Ce n’est pas non plus comme si j’en étais à ma première sortie durant l’escapade italienne puisque j’ai commis ma première entorse à la récupération imposée dès la première nuit d’hôtel, en me réveillant dans ma chambre spacieuse au cœur du village médiéval à Il Borro. Je connais déjà la Maison pour y avoir séjourné cinq ans auparavant, à l’occasion de premier family trip, c’était à l’époque la dernière étape du périple d’une semaine, mon coup de cœur. Dès l’arrivée, je retrouve la même émotion, la grande allée poussiéreuse à l’entrée avec les chevaux dans le pré au bord, on croirait entrer dans un ranch d’un nouveau genre, majestueux. Nous avons dîné au bistrot cette fois-ci, je me suis régalée de spécialités toscanes, quel plaisir. Et j’ai attendu le réveil pour réaliser ce rêve que je m’étais promis cinq ans en arrière, sans savoir que je reviendrai ni que je serai blessée, mais je m’étais projetée en train de courir dans les ruelles et dans la contrée environnante du village, pour profiter du lever du soleil italien. Le spectacle était au rendez-vous, le ciel déclinait toutes les tonalités de rose dans un ciel limpide, le soleil, en train de se lever, changeait la luminosité et l’ambiance à chaque seconde. Je descends le village jusqu’au pont qui le relie vers les espaces communs, le restaurant et la réception, le Spa et les caves à vin. Je n’ai plus couru depuis une semaine et je pleure de joie. Il n’existe pas de bâtiment principal, toutes les chambres, depuis la catégorie d’entrée jusqu’aux suites appartements et villas, sont disséminées dans tout le village, encore habité par les quelques artisans qui y ont un commerce, les lampadaires me sourient, pas un bruit ici. Je passe devant le restaurant qui n’ouvre pas avant 8h pour un petit-déjeuner dont le buffet décline les produits locaux, légumes charcuteries et fromages, à n’en plus finir, la réception est fermée elle aussi, je continue ma traversée et me retrouve devant les prés où les chevaux approchent à mon arrivée et me saluent, curieux, je claque la langue et les complimente. Lorsque je passe l’entrée restée grande ouverte, j’entends ma montre signaler le premier kilomètre, je prends sur la gauche en direction du village que je peux rejoindre par une grande boucle, je me sens libérée, heureuse et remplie de gratitude, espiègle et inquiète, prudente.

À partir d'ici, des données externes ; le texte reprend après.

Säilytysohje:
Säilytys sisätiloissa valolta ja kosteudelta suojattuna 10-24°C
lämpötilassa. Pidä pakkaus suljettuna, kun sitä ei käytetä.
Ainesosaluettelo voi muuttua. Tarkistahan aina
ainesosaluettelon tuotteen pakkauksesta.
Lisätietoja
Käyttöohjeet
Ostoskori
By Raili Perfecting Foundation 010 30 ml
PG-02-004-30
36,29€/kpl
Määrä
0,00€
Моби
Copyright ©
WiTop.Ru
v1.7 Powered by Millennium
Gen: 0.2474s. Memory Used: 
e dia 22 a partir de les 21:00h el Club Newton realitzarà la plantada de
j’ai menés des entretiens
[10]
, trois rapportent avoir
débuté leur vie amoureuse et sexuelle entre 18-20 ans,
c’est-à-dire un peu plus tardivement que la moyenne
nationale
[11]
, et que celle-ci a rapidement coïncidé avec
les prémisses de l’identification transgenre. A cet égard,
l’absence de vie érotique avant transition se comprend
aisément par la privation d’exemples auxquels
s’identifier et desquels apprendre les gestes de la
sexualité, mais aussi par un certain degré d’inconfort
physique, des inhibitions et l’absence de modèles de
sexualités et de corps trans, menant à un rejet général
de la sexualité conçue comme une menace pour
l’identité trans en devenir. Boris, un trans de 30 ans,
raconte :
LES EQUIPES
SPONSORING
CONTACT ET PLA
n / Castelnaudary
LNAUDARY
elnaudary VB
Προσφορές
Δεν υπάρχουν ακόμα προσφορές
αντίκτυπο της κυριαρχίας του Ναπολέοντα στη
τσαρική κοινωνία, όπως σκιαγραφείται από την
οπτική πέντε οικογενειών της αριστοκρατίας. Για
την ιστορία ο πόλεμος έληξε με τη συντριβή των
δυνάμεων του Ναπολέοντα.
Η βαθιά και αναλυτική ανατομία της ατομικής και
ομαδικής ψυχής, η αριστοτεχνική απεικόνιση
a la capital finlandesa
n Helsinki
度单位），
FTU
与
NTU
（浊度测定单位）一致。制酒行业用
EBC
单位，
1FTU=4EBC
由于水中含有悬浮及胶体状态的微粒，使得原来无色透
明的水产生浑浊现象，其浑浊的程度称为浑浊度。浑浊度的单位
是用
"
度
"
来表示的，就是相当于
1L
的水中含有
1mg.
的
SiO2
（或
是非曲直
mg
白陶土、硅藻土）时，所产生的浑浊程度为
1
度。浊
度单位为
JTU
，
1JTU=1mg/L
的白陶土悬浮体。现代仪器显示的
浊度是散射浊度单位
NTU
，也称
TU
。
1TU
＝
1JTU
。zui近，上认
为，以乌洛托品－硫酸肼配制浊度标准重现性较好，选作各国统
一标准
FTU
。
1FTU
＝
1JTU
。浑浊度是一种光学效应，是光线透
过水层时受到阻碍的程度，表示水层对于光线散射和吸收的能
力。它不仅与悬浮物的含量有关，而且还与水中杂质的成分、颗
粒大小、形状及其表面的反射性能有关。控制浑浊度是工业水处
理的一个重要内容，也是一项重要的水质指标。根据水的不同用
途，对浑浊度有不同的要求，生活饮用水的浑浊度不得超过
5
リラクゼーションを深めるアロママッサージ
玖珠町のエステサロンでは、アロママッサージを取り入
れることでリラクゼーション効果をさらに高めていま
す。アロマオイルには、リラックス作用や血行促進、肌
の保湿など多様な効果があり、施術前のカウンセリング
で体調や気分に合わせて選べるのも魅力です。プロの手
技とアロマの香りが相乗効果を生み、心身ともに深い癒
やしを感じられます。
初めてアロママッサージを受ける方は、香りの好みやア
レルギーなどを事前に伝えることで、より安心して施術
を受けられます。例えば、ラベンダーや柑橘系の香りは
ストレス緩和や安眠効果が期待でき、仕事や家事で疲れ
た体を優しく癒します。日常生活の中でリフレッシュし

Dès le lendemain, je retente une sortie plus courte à Norcia, victime d’un tremblement de terre trois ans auparavant, les églises sont à terre et la ville en compte une dizaine, 19 précisément. Je circule parmi les rues de la ville, certaines sont fermées à toute circulation, il va falloir encore plusieurs années pour remettre ce patrimoine inestimable en état, et pourtant telle quelle l’âme de Norcia est fascinante, fragile et riche d’une histoire centenaire et d’humanité. De part sa situation en pleine montagne, la température le matin est très fraîche, on m’avait prévenue que je sortirai par 2° au grand maximum, je suis en short et t-shirt en train de chercher à me réchauffer mais la fraîcheur me fait du bien et me réveille de bonne humeur. Deux sorties donc avant de me retrouver de la montagne à la mer, dans la station balnéaire de Viareggio, à profiter d’un footing le long de la Promenade à la tombée de la nuit, si je me base sur un certain nombre de kilomètres à l’aller, je saurai retrouver l’hôtel en courant la même distance au retour. J’ai quand même failli ne pas retrouver l’hôtel à Norcia à force de dévier. Les sensations sont forcément agréables, je suis au bord de la mer, et même si la fatigue de la semaine se fait sentir, j’aimerais être nulle part ailleurs plutôt qu’ici même en train de courir.